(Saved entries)
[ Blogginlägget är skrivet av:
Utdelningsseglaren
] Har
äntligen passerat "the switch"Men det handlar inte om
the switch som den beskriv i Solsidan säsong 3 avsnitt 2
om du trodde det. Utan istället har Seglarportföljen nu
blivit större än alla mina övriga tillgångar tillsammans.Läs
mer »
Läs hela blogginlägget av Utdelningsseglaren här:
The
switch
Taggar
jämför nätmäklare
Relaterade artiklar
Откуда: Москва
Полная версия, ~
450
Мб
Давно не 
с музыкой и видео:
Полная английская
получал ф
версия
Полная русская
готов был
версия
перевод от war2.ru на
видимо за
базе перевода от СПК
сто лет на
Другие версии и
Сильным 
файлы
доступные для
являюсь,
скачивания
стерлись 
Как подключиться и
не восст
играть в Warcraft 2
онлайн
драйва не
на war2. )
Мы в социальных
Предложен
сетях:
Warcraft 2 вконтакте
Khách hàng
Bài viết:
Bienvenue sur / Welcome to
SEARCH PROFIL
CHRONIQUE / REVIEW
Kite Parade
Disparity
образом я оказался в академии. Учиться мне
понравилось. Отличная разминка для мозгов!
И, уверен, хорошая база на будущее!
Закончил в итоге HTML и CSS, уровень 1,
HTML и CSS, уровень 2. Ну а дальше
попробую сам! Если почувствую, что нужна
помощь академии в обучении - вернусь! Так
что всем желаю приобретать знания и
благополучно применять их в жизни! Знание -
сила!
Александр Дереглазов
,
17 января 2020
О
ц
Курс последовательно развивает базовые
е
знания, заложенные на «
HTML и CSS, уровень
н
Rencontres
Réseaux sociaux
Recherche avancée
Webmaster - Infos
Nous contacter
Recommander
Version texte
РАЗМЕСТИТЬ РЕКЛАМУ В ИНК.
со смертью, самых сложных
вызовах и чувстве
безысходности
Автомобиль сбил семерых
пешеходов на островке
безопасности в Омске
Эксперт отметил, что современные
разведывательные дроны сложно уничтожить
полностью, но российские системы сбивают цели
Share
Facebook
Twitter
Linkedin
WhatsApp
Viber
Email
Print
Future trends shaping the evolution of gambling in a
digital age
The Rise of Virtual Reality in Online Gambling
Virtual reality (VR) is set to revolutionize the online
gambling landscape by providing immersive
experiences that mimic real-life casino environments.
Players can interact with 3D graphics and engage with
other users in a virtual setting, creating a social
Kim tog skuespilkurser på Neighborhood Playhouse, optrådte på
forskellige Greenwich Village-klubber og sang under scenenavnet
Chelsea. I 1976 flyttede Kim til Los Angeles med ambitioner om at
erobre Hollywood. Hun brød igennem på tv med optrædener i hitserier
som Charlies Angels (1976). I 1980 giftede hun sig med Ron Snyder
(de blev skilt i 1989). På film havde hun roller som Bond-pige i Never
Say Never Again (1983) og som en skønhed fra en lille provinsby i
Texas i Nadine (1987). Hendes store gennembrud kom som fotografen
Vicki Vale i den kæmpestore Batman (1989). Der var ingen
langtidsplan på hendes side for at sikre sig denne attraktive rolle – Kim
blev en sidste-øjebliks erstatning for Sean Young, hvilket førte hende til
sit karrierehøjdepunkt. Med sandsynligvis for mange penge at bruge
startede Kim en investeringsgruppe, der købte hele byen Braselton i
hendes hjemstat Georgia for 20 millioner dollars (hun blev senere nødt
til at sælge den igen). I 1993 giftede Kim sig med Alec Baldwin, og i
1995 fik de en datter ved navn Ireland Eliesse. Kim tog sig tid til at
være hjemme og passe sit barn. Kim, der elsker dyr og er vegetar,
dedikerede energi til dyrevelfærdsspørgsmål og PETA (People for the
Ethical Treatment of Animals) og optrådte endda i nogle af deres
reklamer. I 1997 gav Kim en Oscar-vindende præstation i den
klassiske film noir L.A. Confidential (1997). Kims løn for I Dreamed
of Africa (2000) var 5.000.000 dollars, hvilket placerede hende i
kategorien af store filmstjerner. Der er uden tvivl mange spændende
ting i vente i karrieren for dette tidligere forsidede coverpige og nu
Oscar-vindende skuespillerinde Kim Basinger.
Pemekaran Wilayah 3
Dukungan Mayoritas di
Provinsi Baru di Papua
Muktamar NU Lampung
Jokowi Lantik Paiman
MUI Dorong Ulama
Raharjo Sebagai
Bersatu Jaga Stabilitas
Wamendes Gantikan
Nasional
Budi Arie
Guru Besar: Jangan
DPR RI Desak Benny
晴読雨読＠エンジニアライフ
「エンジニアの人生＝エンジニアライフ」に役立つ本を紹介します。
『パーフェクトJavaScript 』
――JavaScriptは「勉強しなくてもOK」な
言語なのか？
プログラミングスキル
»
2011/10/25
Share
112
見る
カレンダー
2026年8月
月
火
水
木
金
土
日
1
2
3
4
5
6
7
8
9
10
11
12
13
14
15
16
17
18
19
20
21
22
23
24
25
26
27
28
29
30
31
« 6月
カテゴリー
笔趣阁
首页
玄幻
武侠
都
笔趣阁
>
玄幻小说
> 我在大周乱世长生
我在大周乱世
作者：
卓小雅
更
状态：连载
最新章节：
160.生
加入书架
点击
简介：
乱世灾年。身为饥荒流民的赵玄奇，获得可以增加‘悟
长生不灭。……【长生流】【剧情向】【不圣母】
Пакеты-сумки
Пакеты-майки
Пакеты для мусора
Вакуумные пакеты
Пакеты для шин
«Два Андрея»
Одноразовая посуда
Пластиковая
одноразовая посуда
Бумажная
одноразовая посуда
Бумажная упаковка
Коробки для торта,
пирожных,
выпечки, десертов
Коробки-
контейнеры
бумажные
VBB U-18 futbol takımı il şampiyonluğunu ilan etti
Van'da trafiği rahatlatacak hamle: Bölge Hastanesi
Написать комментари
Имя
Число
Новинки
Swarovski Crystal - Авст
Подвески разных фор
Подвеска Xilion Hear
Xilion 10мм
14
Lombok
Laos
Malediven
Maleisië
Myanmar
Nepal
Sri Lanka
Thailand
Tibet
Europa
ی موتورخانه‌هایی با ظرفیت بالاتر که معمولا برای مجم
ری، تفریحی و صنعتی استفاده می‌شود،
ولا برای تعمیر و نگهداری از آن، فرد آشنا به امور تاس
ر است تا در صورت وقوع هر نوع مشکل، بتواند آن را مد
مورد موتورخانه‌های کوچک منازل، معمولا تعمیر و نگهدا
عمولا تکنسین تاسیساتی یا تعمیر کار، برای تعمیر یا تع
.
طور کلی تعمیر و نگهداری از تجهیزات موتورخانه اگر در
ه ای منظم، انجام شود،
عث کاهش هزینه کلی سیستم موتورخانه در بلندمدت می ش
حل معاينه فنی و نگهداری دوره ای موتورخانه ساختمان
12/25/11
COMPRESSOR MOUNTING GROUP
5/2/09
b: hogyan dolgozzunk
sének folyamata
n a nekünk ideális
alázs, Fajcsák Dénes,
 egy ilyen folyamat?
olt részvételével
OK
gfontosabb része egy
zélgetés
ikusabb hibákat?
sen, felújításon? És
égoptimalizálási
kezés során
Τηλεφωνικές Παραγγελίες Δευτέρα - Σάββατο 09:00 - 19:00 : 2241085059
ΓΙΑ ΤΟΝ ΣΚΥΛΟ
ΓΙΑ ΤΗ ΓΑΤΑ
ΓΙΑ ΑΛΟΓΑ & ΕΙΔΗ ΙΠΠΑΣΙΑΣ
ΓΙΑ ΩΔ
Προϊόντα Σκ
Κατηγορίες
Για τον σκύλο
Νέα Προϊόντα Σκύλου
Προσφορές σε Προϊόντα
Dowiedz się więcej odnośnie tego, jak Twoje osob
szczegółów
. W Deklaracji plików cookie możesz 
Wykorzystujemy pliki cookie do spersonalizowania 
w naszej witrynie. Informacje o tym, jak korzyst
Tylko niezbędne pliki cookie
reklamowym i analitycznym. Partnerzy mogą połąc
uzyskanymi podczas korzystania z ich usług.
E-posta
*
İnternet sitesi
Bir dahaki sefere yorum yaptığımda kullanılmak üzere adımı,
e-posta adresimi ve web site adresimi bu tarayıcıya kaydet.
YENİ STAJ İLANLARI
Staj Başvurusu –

Job item: Search the records above for the string "Warcraft" and copy each line that holds it.

Exercise response:
играть в Warcraft 2
Warcraft 2 вконтакте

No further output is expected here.